§ **Source extract**
.....

Computer Information Science American River College
Courses

CISP 310: Assembly Language Programming for Microcomputers

Units: 4.00
Prerequisite: CISP 360 (Introduction to Structured Programming) or 480 (Honors Introduction to Structured Programming) with a grade of "C" or better
Hours: 54 hours lecture, 54 hours laboratory
Description: This course covers the organization and behavior of real computer systems at the assembly-language level. Topics include the mapping of statements and constructs in a high-level language onto sequences of machine instructions, as well as the internal representation of simple data types and structures. Numerical computation is examined, noting the various data representation errors and potential procedural errors.

Section 3: Learning Outcomes and Objectives

Upon completion of this course, the student will be able to:

  • write simple assembly language program segments.

.....

§ **Provided records**

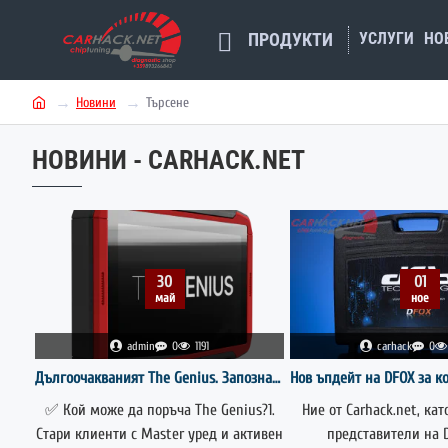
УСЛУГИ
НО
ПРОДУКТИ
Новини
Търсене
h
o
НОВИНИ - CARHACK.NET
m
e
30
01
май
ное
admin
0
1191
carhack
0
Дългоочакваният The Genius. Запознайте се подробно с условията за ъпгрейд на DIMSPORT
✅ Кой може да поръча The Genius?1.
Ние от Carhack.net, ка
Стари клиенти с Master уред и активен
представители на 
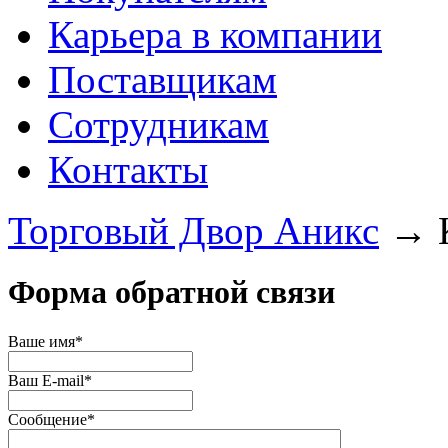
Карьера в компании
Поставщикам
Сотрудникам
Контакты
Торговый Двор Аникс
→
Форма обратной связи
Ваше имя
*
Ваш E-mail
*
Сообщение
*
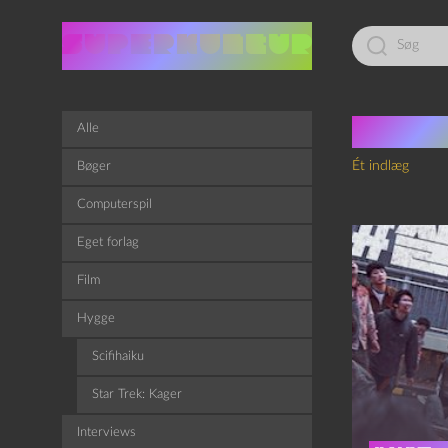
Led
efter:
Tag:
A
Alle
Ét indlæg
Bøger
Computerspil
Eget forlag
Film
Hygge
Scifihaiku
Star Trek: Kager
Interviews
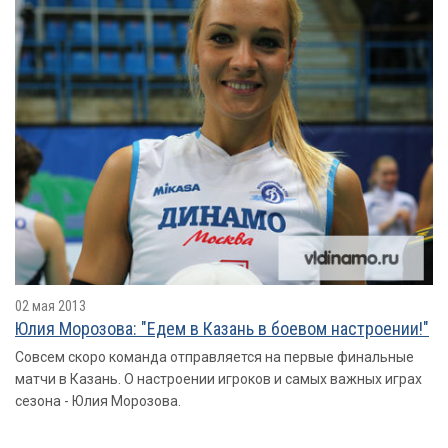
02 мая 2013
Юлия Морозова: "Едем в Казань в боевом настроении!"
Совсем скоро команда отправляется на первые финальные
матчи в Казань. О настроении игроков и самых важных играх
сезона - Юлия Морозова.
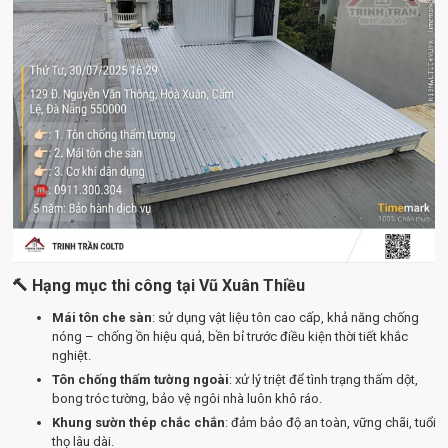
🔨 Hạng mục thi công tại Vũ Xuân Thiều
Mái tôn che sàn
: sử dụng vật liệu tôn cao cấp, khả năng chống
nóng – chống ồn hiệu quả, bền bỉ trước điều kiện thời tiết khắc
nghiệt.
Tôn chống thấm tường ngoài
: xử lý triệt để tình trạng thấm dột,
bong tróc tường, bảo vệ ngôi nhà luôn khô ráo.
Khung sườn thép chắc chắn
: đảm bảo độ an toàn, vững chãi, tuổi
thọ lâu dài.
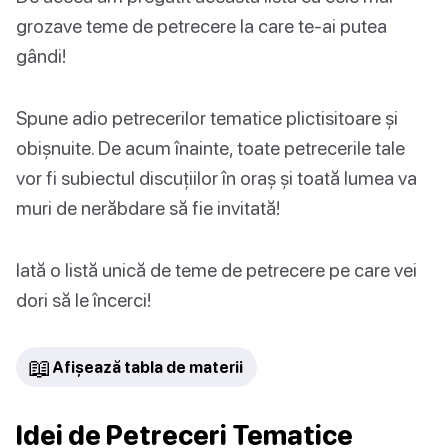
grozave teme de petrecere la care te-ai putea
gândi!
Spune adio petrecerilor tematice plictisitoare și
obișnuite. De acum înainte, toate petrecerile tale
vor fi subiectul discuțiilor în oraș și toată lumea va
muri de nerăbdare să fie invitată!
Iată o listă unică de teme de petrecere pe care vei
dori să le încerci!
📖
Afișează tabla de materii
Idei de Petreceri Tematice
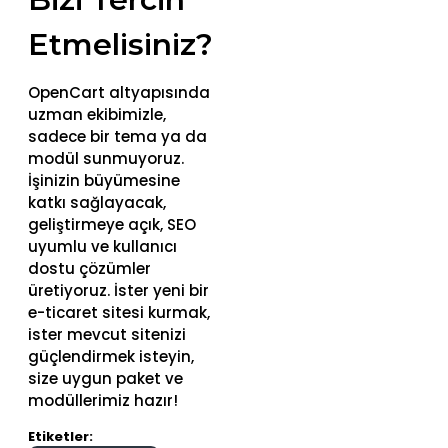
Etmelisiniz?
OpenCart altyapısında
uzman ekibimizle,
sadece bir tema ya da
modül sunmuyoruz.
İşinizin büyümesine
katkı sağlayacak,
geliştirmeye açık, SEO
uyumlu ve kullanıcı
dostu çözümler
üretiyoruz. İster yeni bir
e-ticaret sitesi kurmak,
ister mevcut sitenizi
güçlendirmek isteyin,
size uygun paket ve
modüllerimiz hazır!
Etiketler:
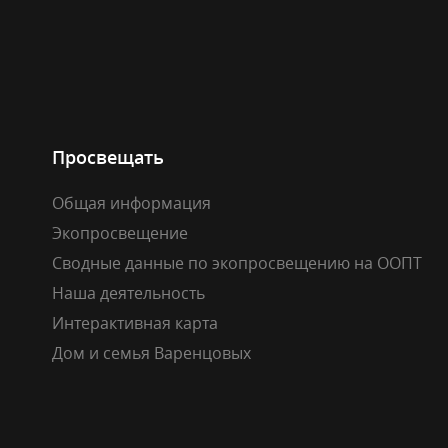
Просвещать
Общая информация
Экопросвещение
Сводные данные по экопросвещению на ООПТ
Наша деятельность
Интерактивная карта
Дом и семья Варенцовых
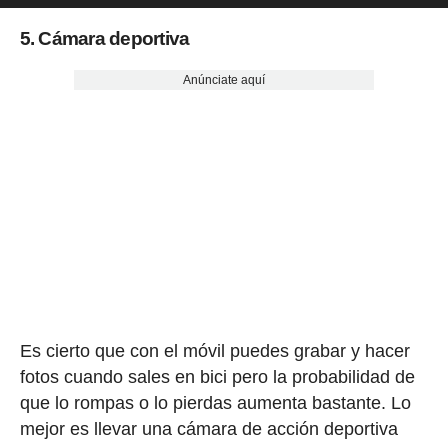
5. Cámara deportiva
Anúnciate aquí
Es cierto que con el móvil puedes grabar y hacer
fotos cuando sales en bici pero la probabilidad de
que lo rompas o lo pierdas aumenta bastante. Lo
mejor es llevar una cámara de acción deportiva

.....

§ **Exercise set**
#1 Reproduce the passage of the assembly language course listing that starts at "Units: 4.00" and ends at "potential procedural errors.", word for word.
#2 Go on with the assembly language course listing from the point where it stops.

§ **Answers for the tasks**
#1
Units: 4.00
Prerequisite: CISP 360 (Introduction to Structured Programming) or 480 (Honors Introduction to Structured Programming) with a grade of "C" or better
Hours: 54 hours lecture, 54 hours laboratory
Description: This course covers the organization and behavior of real computer systems at the assembly-language level. Topics include the mapping of statements and constructs in a high-level language onto sequences of machine instructions, as well as the internal representation of simple data types and structures. Numerical computation is examined, noting the various data representation errors and potential procedural errors.

#2
  • demonstrate how fundamental high-level programming constructs are implemented at the machine-language level.
  • compare Reduced Instruction Set Computer (RISC) versus Complex Instruction Set Computer (CISC) architectures.
  • diagnose assembly language programs with common and not-so-common defects.
  • structure complex logic into well defined assembly language instruction sequences and subroutines.
  • evaluate common coding mistakes in C/C++ in the context of the underlying assembly language implementation.
  • describe von Neumann architecture and how its components interact.